Rémunérations ou dividendes ?

Le niveau des dividendes versés par une SEL à ses associés dépend des contraintes économiques et associatives. Au-delà, dans une optique marginale d’optimisation fiscale, le ou les associés s’interrogent, au gré des évolutions législatives, sur l’arbitrage entre un complément de rémunération ou des dividendes.

 

Au sens fiscal, les dividendes concernent les sociétés soumises à l’IS (impôt sociétés). Lorsque les associés ou les actionnaires se réunissent en assemblée ordinaire, ils approuvent les résultats dégagés par la société et, sous réserve de respecter certaines conditions juridiques, ils peuvent décider de les distribuer en tout ou partie. Il s’agit alors de dividendes affectés à chaque compte courant des associés concernés (dette de la société vis-à-vis d’eux), personnes physiques ou morales (une SPF-PL ou une autre SEL), en attendant d’être mis en paiement.

 

Les dividendes perçus par des personnes physiques sont soumis à l’impôt sur les revenus au barème progressif après prise en compte d’un abattement de 40%, et aux contributions sociales (CSG et CRDS) ou au PFU (prélèvement forfaitaire unique, communément appelé la « flat tax »). Ainsi, correspondant à des résultats qui ont été taxés la plupart du temps à l’IS (impôt sociétés), il y a cumul d’imposition (d’abord au niveau de la société, puis au niveau du contribuable) et non pas « double imposition ».

 

Rémunération ou dividendes ?

 

Compte tenu de bons résultats, et si la société a la possibilité de mieux le rétribuer, le titulaire détenant l’intégralité des titres de sa SEL arbitre différents leviers pour optimiser ses revenus nets. L’avantage revenait presque toujours à un complément de rémunération (régime TNS – Travailleur non salarié) jusqu’en 2017. Mais avec les réformes récentes (notamment la baisse du taux de l’impôt sur les sociétés et la flat tax), ce principe a un peu évolué.

 

Exemple : Une SEL dispose « d’une enveloppe » brute de 10 000 € et le titulaire arbitre entre une prime complémentaire (en régime TNS – Travailleur Non Salarié) ou des dividendes.
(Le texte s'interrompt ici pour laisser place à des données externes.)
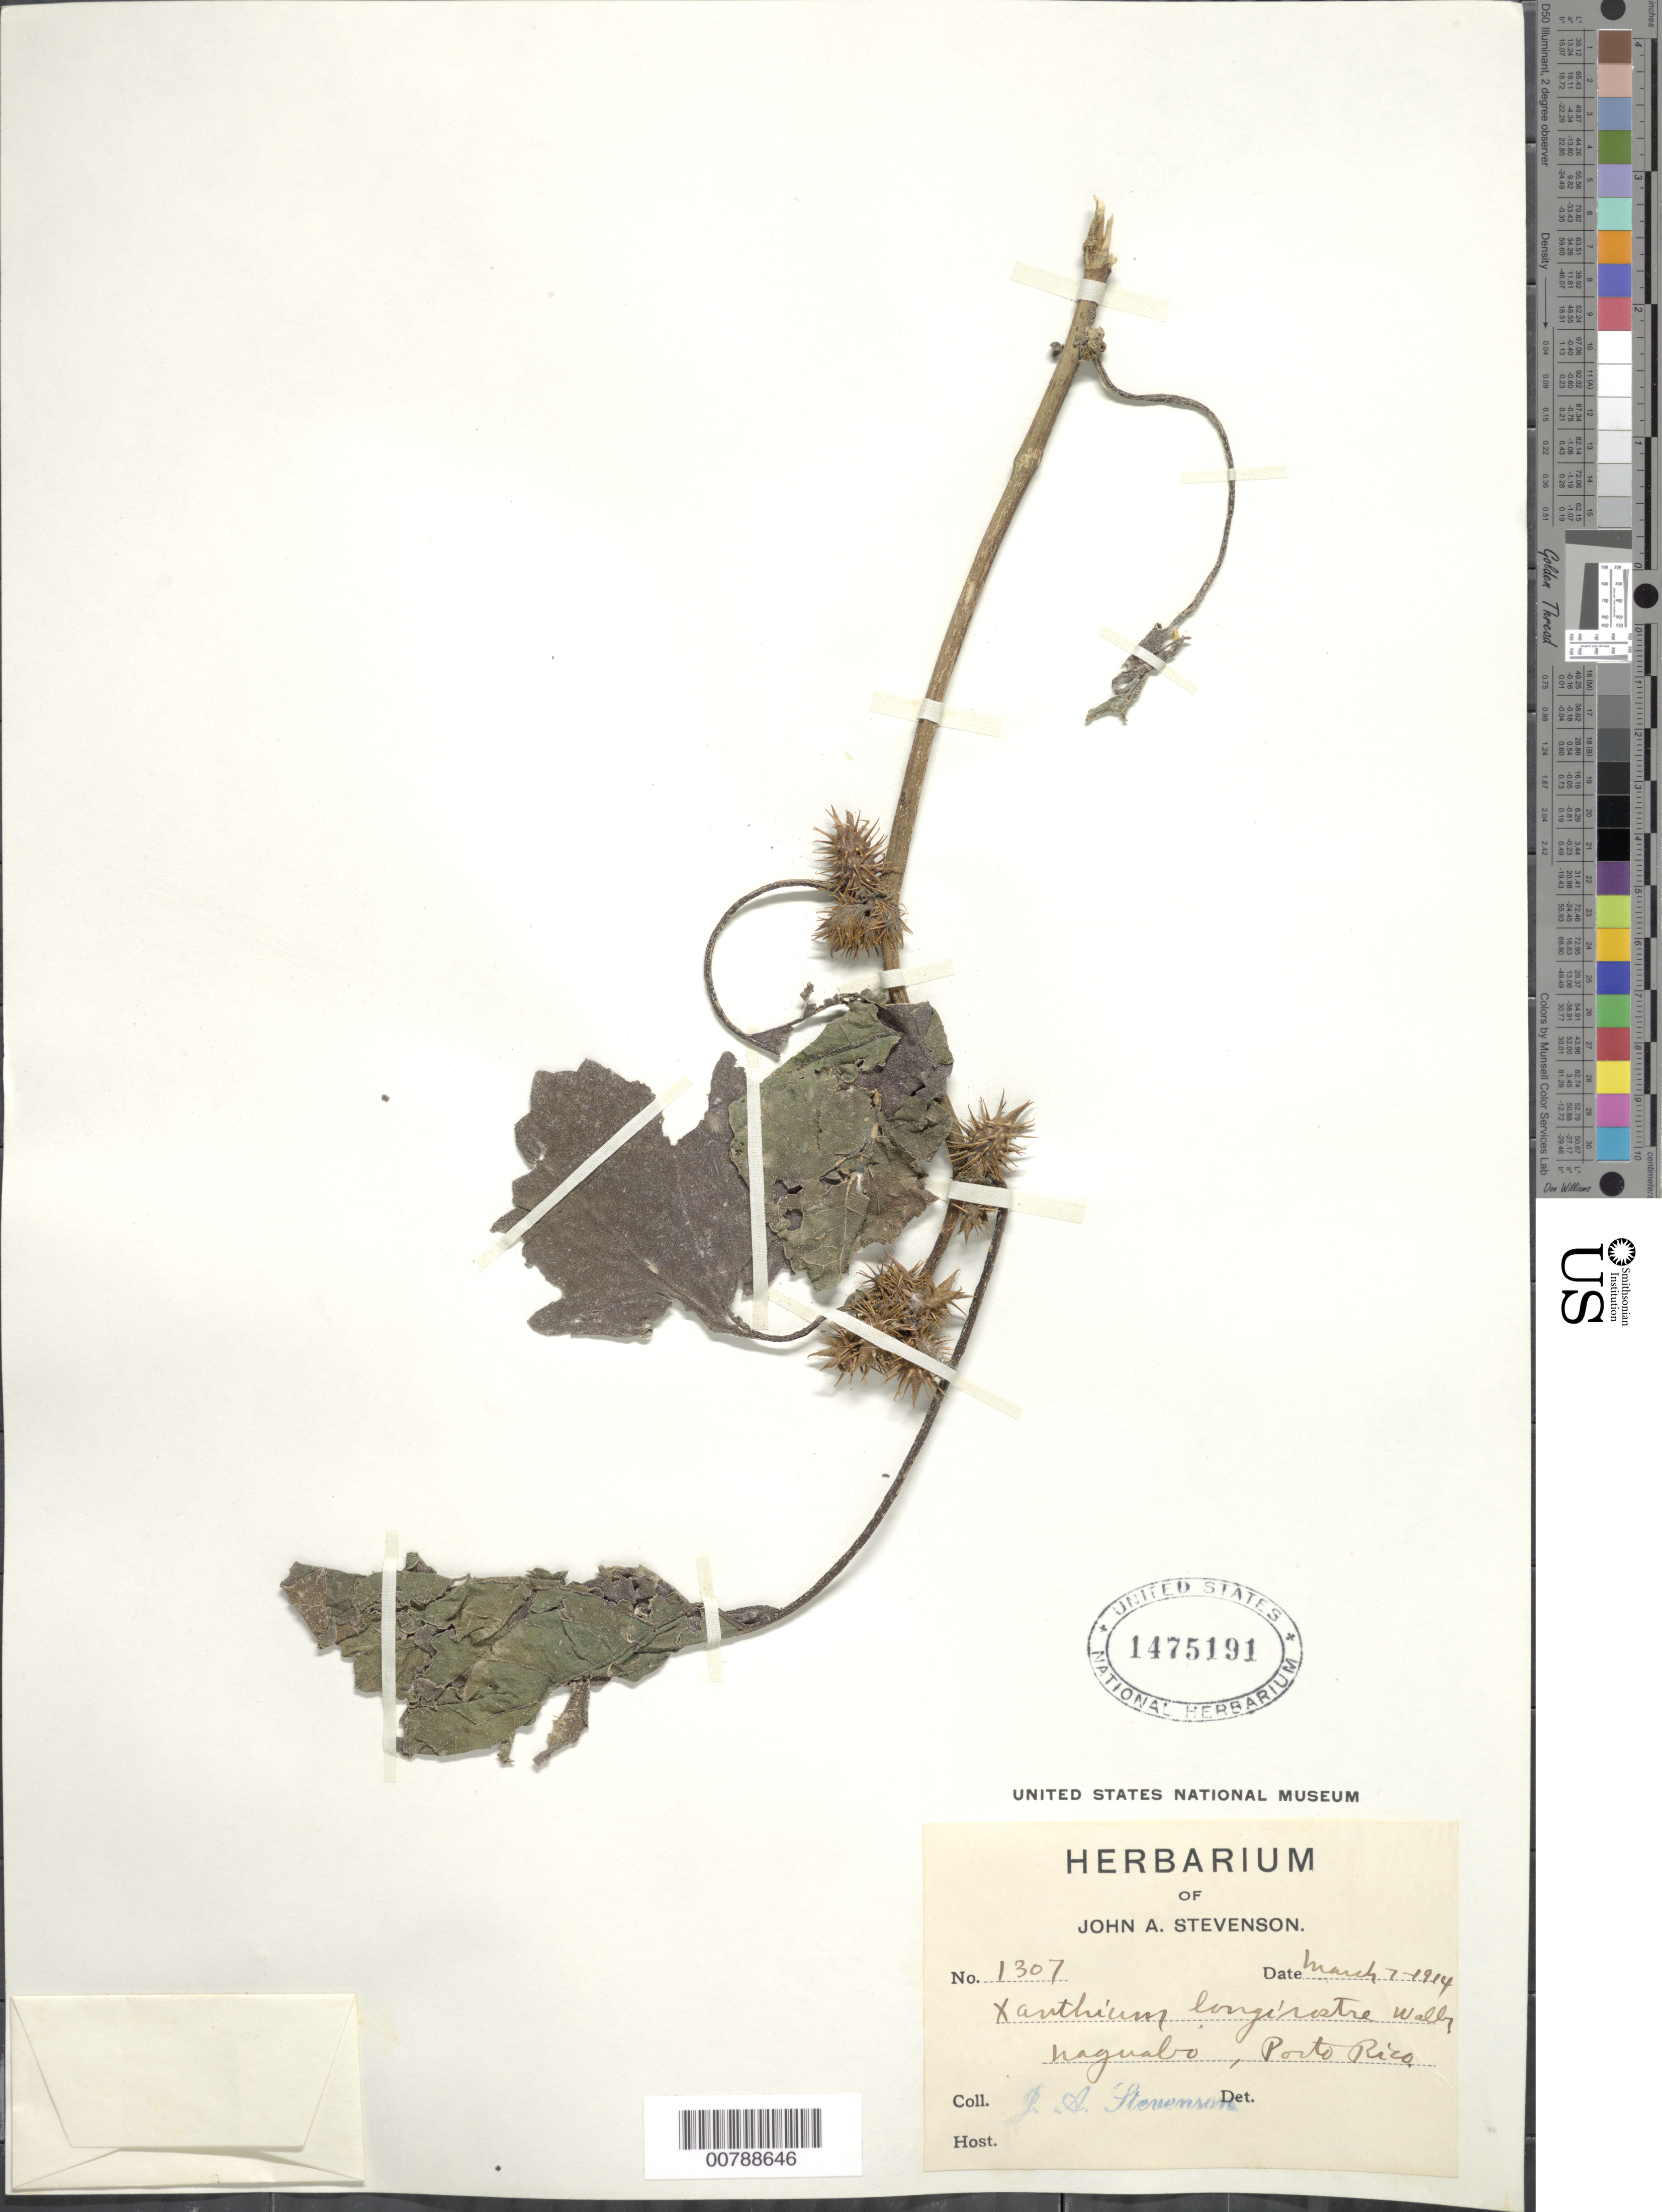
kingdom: Plantae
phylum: Tracheophyta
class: Magnoliopsida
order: Asterales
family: Asteraceae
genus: Xanthium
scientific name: Xanthium longirostre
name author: Wallr.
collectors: J. Stevenson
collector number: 1307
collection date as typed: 07 Mar 1914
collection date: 1914-03-07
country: Puerto Rico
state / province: Naguabo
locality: Naguabo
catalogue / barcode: US 1475191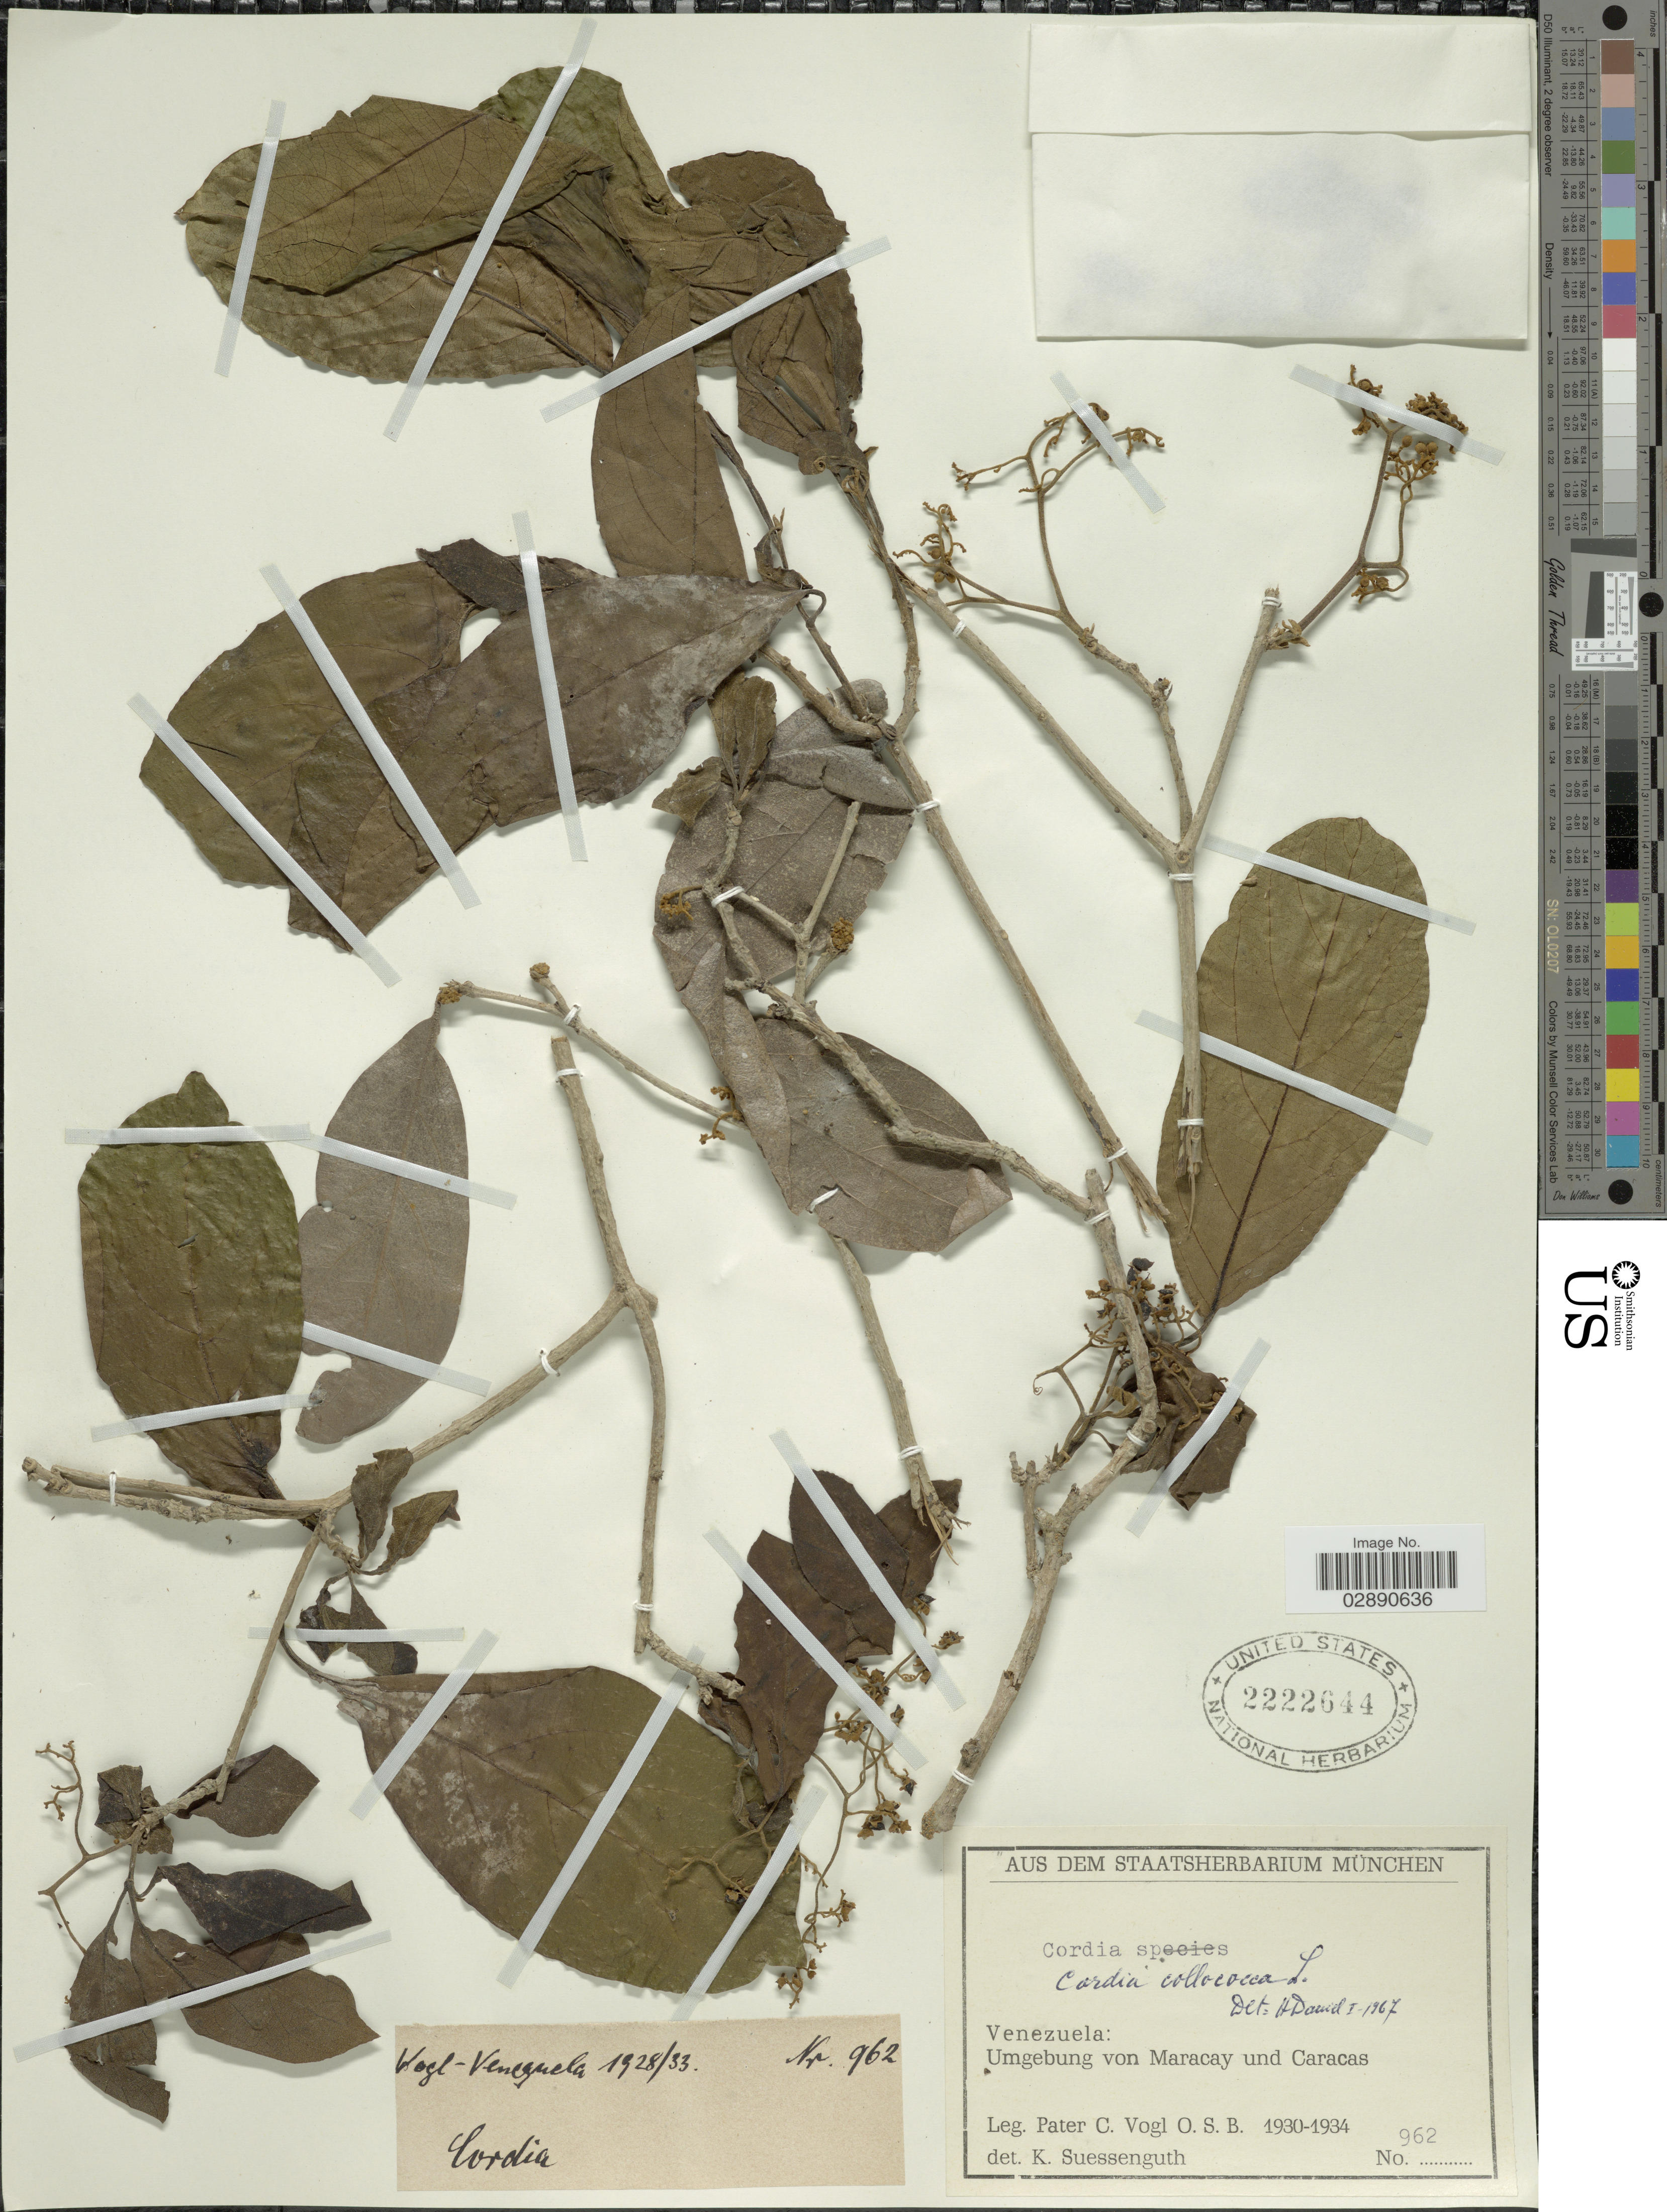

S’il atteint la tranche marginale d’IRPP à 41% (voire 45% qui est le taux maximum), les disponibilités nettes qui lui reviendront apparaissent un peu meilleures avec le choix des dividendes. Le constat est inverse s’il atteint les tranches inférieures (0%, 11% ou 30%) où il choisira un complément de rémunération :

 

 

Mais attention, la recherche d’optimisation entre rémunérations et dividendes trouve ses limites en présence de plusieurs associés dans lesquelles les conditions de rémunérations du travail et du capital ont été définies. Par ailleurs une rémunération excessive pourrait être « en théorie » contestée par l’administration fiscale. Enfin, il convient de gérer les situations personnelles de chacun (les cas particuliers sont multiples et compte tenu de la complexité des données à appréhender, notamment les impacts en matière de retraite, le contribuable se fera utilement conseiller). Aussi d’une manière générale et sous ces réserves, dans l’hypothèse où une SEL compte un seul associé pharmacien décideur, celui-ci privilégiera un complément de rémunération à des dividendes, s’il n’atteint pas la tranche d’imposition à 41%. Au-delà il privilégiera les dividendes.

 

 

  • Il est toujours possible de décider de distribuer à tout moment des réserves (des résultats passés et non encore distribués) accumulées dans les comptes de la société (évidemment selon les opportunités et en fonction de la trésorerie). Et donc en pratique les dividendes d’une année peuvent dépasser le niveau des résultats du dernier exercice comptable.

 

  • En principe les dividendes sont répartis entre les associés au prorata de leurs détentions au capital de la société. Mais si les statuts le prévoient et si tous les associés sont d’accords, il peut y être dérogé, avec des modalités plus ou moins simples de mise en œuvre.

 

  • Quand les dividendes perçus par des personnes physiques titulaires représentent plus de 10% du capital, des primes d’émission et des sommes laissées en compte courant d’associé, ceux-ci sont soumis à charges sociales. Ce surcoût apparent n’en n’est pas toujours un en réalité pour des raisons techniques assez complexes.

 

  • Sous conditions, les dividendes versés dans un PEA (Plan épargne en actions) sont exonérés d’impôt sur les revenus, mais pas des contributions sociales à 17.2%.

 

  • Sous conditions toujours, les dividendes perçus par une personne morale (une SEL ou une SPF-PL) ne sont pas, ou quasiment pas, taxés en pratique.